## Data extracts
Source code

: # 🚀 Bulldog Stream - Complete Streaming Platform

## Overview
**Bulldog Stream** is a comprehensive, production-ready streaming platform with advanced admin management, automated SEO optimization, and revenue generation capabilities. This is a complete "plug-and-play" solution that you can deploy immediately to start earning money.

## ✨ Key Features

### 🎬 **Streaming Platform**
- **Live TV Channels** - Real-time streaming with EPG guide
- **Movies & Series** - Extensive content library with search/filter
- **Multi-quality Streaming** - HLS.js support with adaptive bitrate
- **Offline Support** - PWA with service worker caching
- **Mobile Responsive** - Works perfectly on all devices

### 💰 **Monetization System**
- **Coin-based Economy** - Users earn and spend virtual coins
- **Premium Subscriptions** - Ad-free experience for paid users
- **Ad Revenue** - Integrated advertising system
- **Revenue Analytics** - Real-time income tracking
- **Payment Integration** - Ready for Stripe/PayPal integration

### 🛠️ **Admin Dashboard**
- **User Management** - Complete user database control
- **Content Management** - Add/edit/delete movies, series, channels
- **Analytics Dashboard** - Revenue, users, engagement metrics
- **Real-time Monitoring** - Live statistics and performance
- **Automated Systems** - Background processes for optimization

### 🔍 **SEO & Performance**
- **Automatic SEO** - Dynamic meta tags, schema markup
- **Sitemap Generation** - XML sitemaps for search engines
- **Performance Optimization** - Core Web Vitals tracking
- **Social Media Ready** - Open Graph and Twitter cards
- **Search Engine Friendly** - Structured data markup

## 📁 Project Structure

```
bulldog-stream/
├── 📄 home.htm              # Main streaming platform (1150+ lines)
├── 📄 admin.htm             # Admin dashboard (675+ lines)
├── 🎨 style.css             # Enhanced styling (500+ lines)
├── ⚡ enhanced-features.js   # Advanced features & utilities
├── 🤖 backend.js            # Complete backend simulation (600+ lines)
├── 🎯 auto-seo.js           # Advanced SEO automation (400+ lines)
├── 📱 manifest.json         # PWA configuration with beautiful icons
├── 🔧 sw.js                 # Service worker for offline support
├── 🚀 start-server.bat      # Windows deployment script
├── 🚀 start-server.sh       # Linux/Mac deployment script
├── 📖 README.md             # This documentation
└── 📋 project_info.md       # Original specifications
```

## Requirement
Count every line of the records that includes "Live", and give that number with no other words.

## Expected output
2